Pastorelli’s nonstop work pattern continued this hiatus with reshooting portions of the recent Bruce Willis release “Striking Distance”; starring in an off-Broadway play called “Cosmo’s in Love”; filming a TV-movie for the spring season, “The Yarn Princess,” with Jean Smart; playing Jesus Christ in a Showtime comedy special (“Sex, Shock and Censorship in the ’90s”) starring Shelley Long, and appearing in “Sister Act 2: Back in the Habit” (opens Dec. 10) with Whoopi Goldberg. And he can be seen in the CBS movie of the week “Robin Cook’s Harmful Intent” Dec. 14.
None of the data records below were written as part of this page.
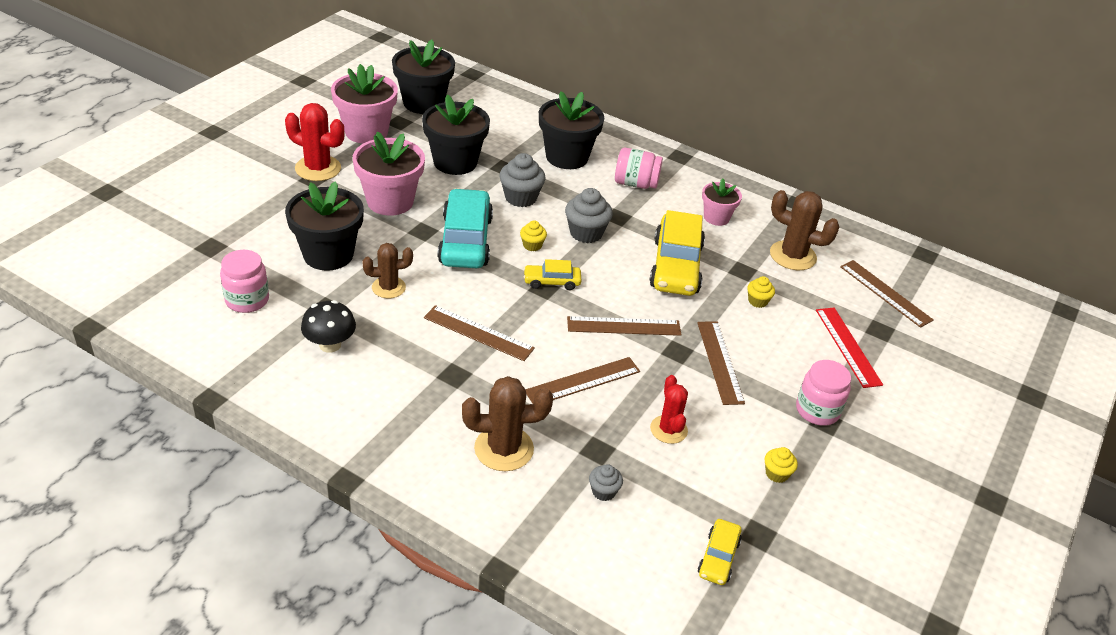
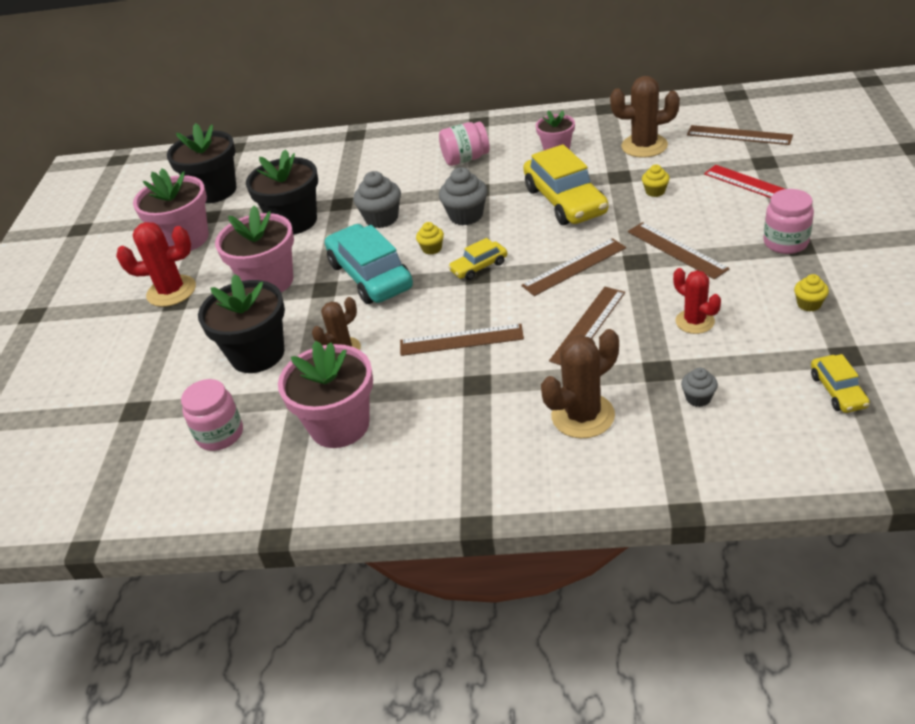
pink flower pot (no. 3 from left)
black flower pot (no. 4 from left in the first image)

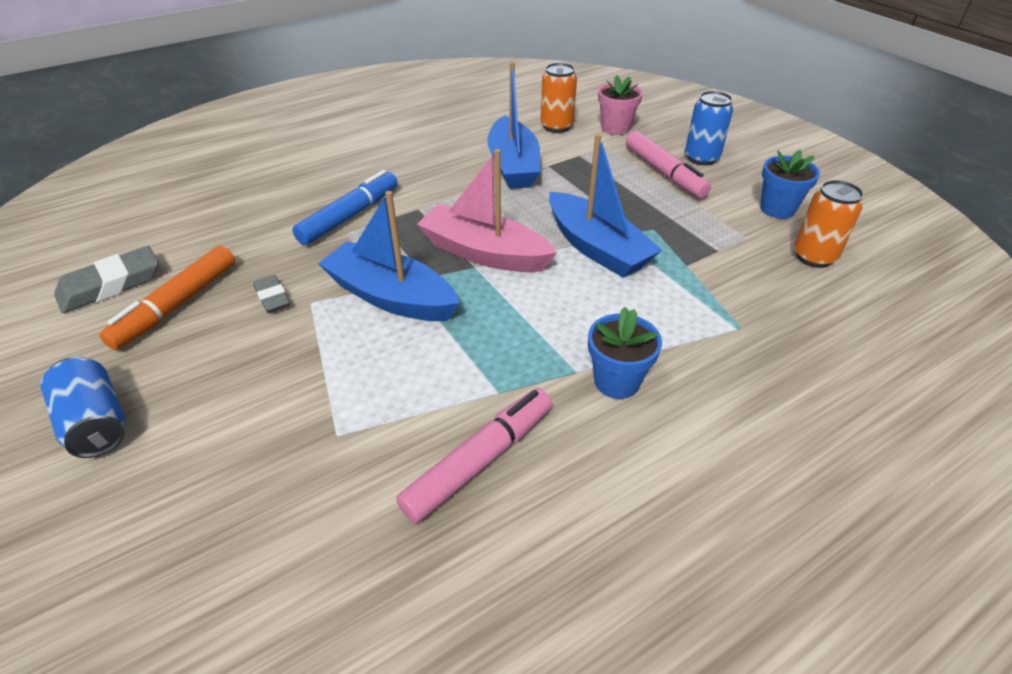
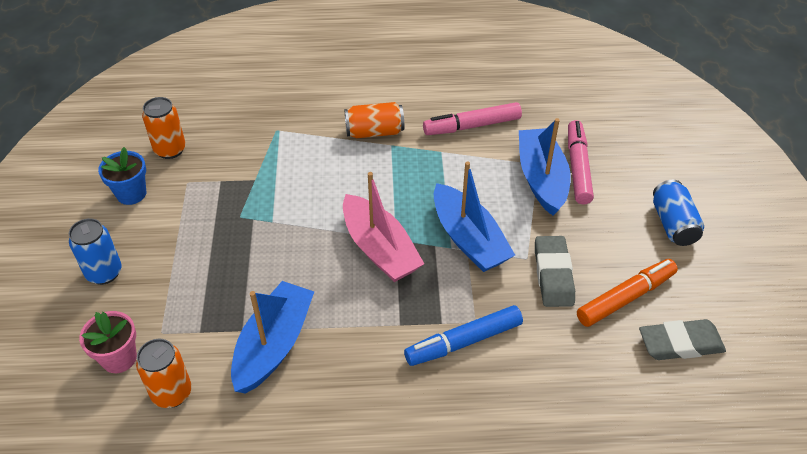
orange can (no. 3 from left)
blue boat (no. 3 from left)
grey eraser (no. 1 from left)
pink marker (no. 2 from left)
The previous role that people like to talk to him about was the mule skinner in Kevin Costner’s “Dances With Wolves.” “I thought I liked to work,” Pastorelli says. “I went fishing with Kevin, real nice guy. But we’re out in the boat and he’s making notes on the script. I’d say, `Why don’t you relax a while?’ And he’d say, `Robert, you know what we’re doing here, don’t you?’ I’d say, `No, what?’ He’d say, `the Best Picture of the year.’ “
Pastorelli’s current good fortune translates materially into two vintage ’61 Cadillacs and homes in L.A. and New York. For his parents back in New Jersey, he bought a new Cadillac and is looking for a home for them at the beach. His nieces might be transferred to private schools. He has a girlfriend, though it’s not clear how serious the relationship is. “I’ve always had a girlfriend,” he says. “I’ve always enjoyed the company of women.”
What about starting a family of his own? “Sure. Eventually. You can’t go looking for it to happen, though. I never know when I’m going to say yes or no to anything. The one thing I do know about life is that you never know.”